Gemini stellt das sogenannte AV-Protokoll zur Verfügung, eine Einrichtung, die es anderen Programmen ermöglicht, mit Gemini zu kommunizieren und umgekehrt. So kann beispielsweise ein Programm an Gemini die Aufforderung senden, ein Fenster zu öffnen, umgekehrt kann Gemini an ein bereits laufendes Programm oder Accessory beispielsweise einen oder mehrere Dateinamen übergeben. TreeView nutzt dieses Verfahren so intensiv aus, daß es fast schon wie ein Teil von Gemini wirkt.
Die wichtigste Funktion ist wohl diejenige, die eine Nachricht an Gemini schickt, ein Verzeichnisfenster zu öffnen, wenn ein Doppelklick auf einen Ordner im Tree-View-Fenster ausgeführt wird.
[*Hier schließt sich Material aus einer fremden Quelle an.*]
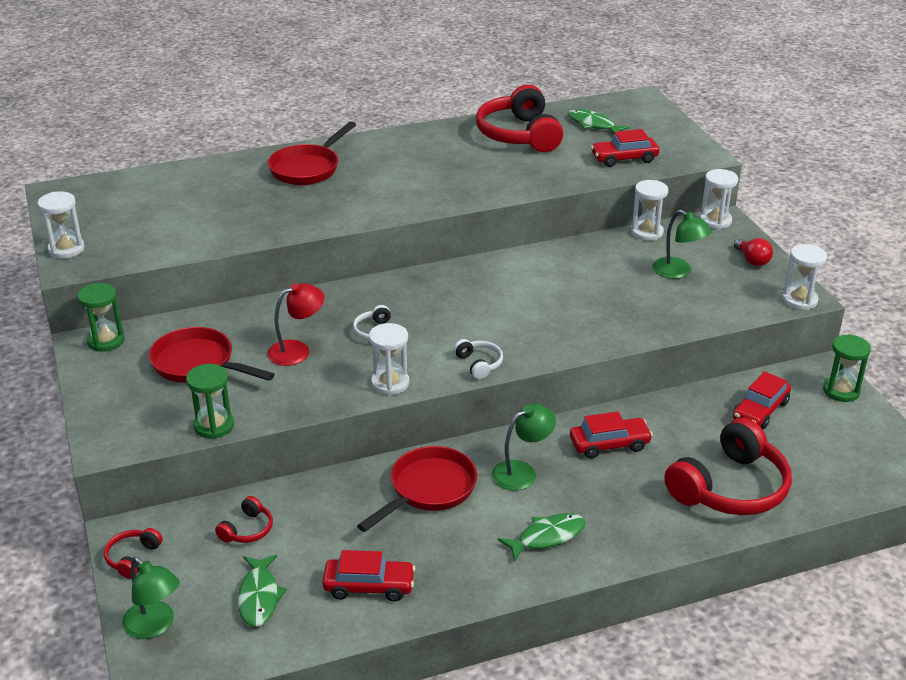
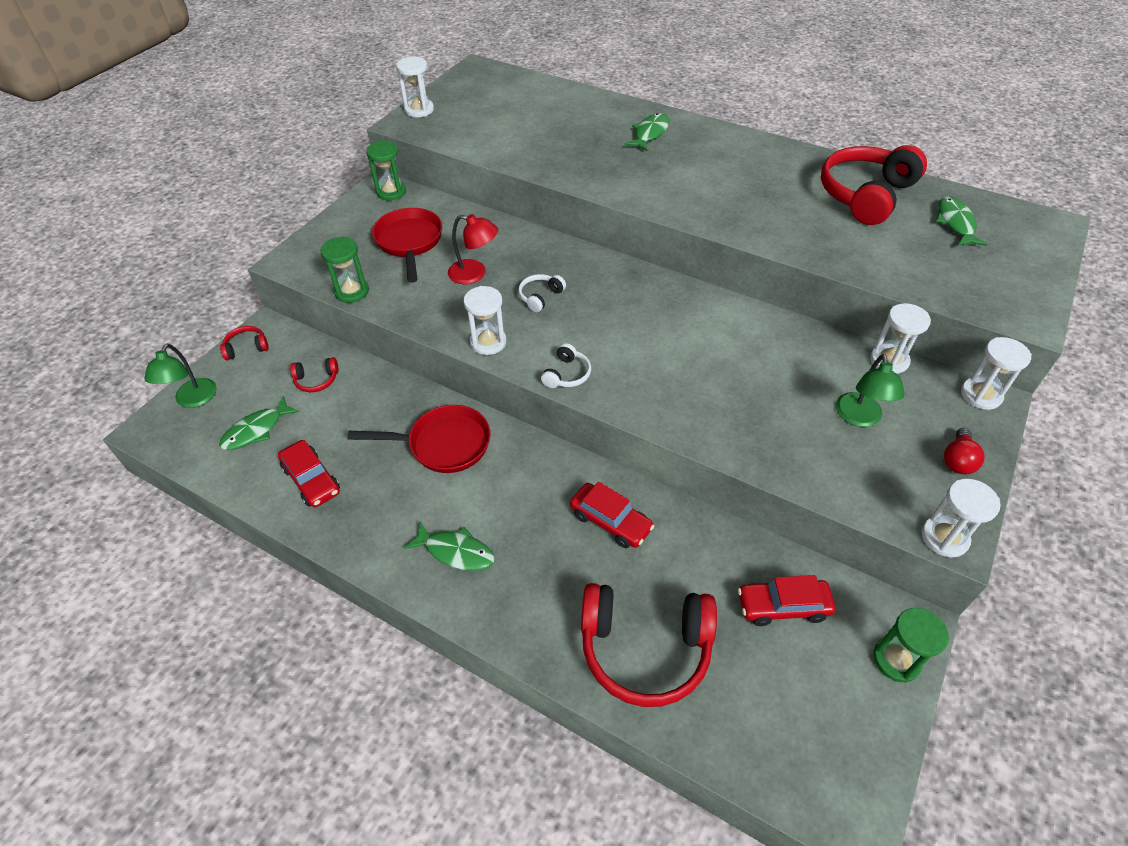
camera: 50 degrees right, 15 degrees up
red pan [268,122,356,185] -> green fish [625,113,669,151]
green lamp [492,404,556,491] -> none
red car [591,129,659,167] -> none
Somit kann unter Umgehung des Durchhangelns durch viele Ordnerschichten direkt ein Verzeichnis geöffnet werden. Man sucht sich einfach das Verzeichnis aus dem Verzeichnisbaum heraus und doppelklickt es, worauf Gemini ein Fenster genau dieses Ordners öffnet. Komfortabler geht es kaum! Weiterhin merkt sich Gemini den aktuellen Status von TreeView und speichert in bei „Status sichern“ mit ab. Somit kann eine solche Funktion in TreeView entfallen, und der Anwender braucht sich keine Gedanken darüber zu machen, ob er jetzt auch in TreeView den Status extra gespeichert hat oder nicht. Auch hier verhält sichTreeView wie ein interner Bestandteil von Gemini. Weiterhin wird von Gemini die für Dateifenster eingestellte Schrift für das TreeView-Fenster übergeben. Ein eigener Schriftselektor entfällt, und die Darstellung ist automatisch immer der Gemini-Darstellung der Dateifenster angepaßt.
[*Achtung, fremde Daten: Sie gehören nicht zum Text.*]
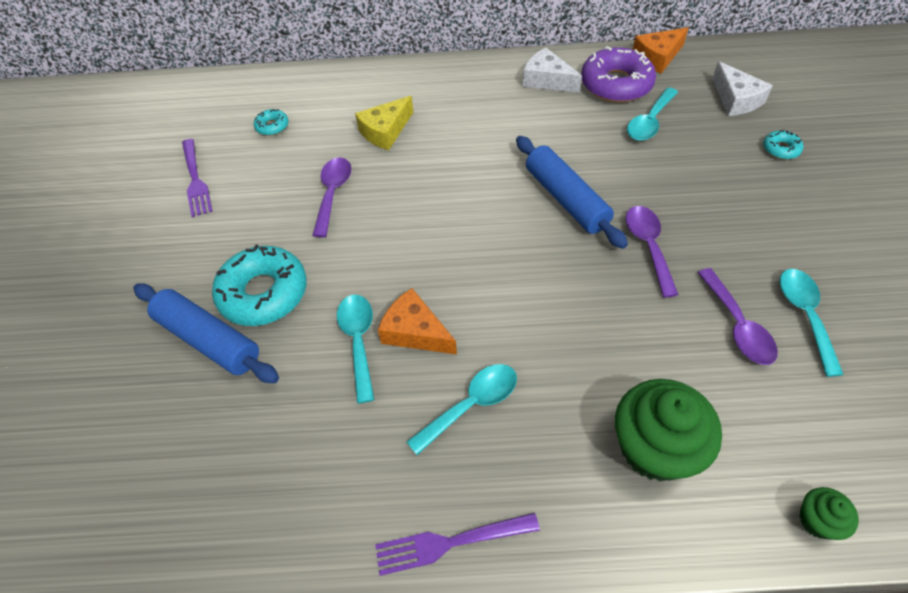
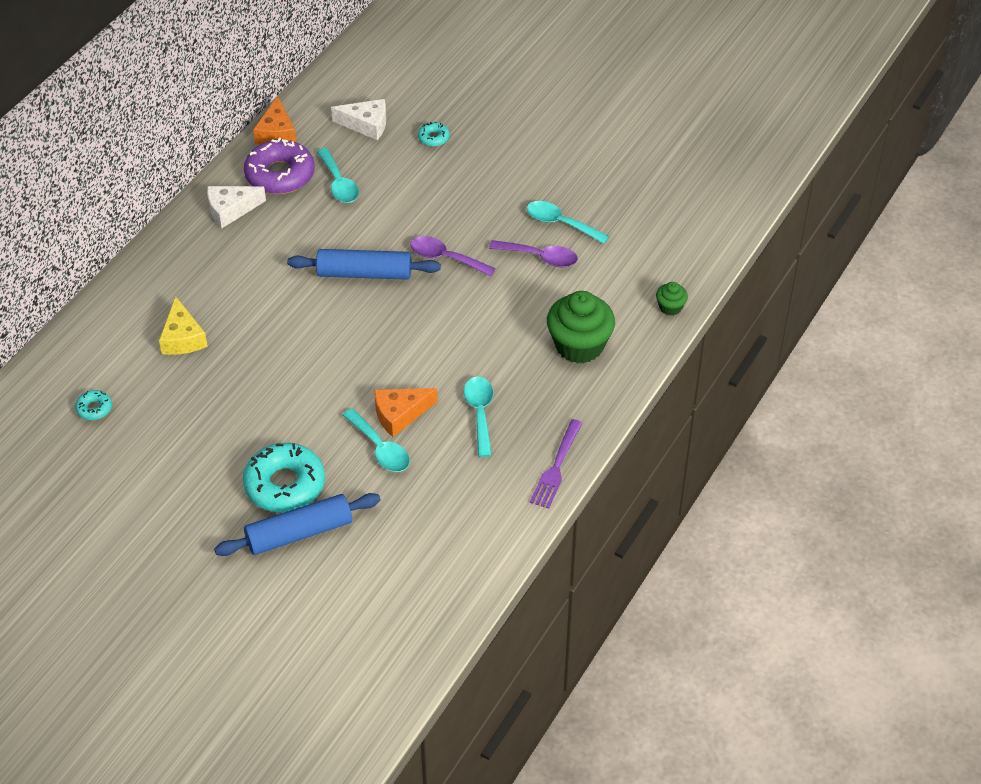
camera: 60 degrees left, 5 degrees down
purple fork [182,139,213,217] -> none
purple spoon [312,157,352,238] -> none
turquoise spoon [337,295,374,403] -> turquoise spoon turned 150 degrees counterclockwise [342,408,410,472]

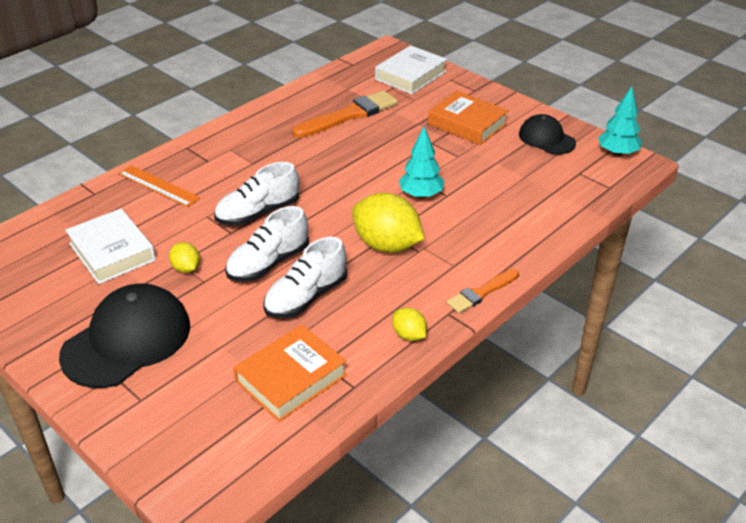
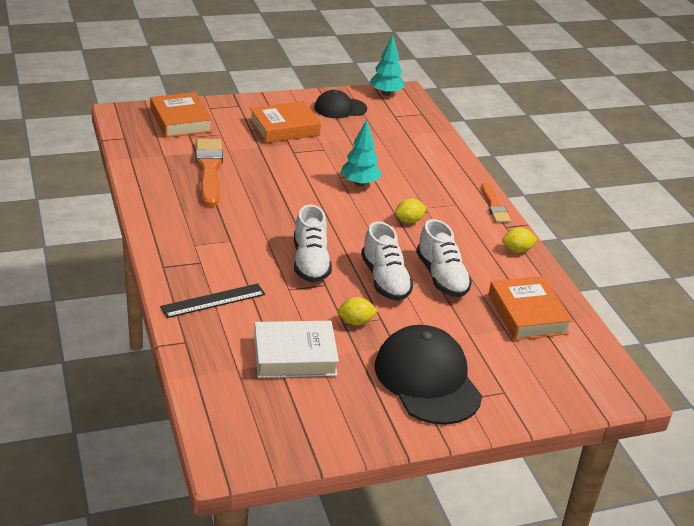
camera: 65 degrees left, 5 degrees down
orange ruler [118,165,200,207] -> black ruler [160,283,265,318]
yellow lemon [352,193,424,253] -> yellow lemon [395,198,427,223], size x0.49
white book [375,45,447,94] -> orange book [150,92,212,138]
TreeView macht auch intensiven Gebrauch von GDOS. Nicht nur, daß zur Darstellung des Dateibaums im Fenster GDOS-Fonts verwendet werden können. Der Dateibaum kann auch auf einen GDOS-Drucker oder eine Metadatei ausgegeben werden. Somit steht auch einer Gesamtübersicht auf Papier oder dem Einbinden des Baumes in ein DTP-Dokument nichts mehr im Wege, die Druckqualität ist immer exzellent, sofern ein GDOS-Treiber zur Verfügung steht, eine gesonderte Druckeranpassung wie bei vielen anderen Programmen entfällt völlig. Auch hier gilt: noch einfacher und komfortabler geht es nicht!
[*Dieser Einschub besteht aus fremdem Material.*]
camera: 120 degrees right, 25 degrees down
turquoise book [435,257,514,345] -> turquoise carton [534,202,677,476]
Als letztes ist vielleicht noch zu sagen, daß die beiliegende Anleitung im ASCII- und TeX-DVI-Format zwar sehr kurz, aber ausreichend ist und vor allem die TeX-Datei ein sehr schönes Dokument zum Abheften ergibt.
TreeView ist ein Programm, das auf keinem AT ARI fehlen sollte, auf dem auch die Gemini-Shell läuft. Es erleichtert die Arbeit mit vielen Ordnern auf der Festplatte enorm und ist bei mir binnen kurzer Zeit zu einem Standardwerkzeug geworden.